▶ [TRY IT]: Every entry below should be reproduced exactly; no picture is to be included.

▶ [Records from a data collection]:
==================================================

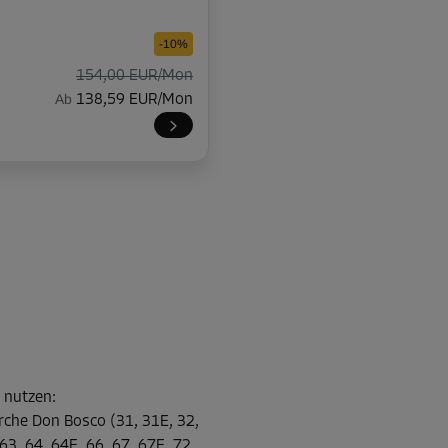
-10%
154,00 EUR/Mon
Ab
138,59 EUR/Mon
-20%
116,00 EUR/Mon
Ab
92,79 EUR/Mon
-20%
l nutzen
:
114,00 EUR/Mon
rche Don Bosco (31, 31E, 32,
Ab
91,19 EUR/Mon
 63, 64, 64E, 66, 67, 67E, 72,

==================================================

▶ [SOLUTION]:
-10%
154,00 EUR/Mon
Ab
138,59 EUR/Mon
-20%
116,00 EUR/Mon
Ab
92,79 EUR/Mon
-20%
l nutzen
:
114,00 EUR/Mon
rche Don Bosco (31, 31E, 32,
Ab
91,19 EUR/Mon
 63, 64, 64E, 66, 67, 67E, 72,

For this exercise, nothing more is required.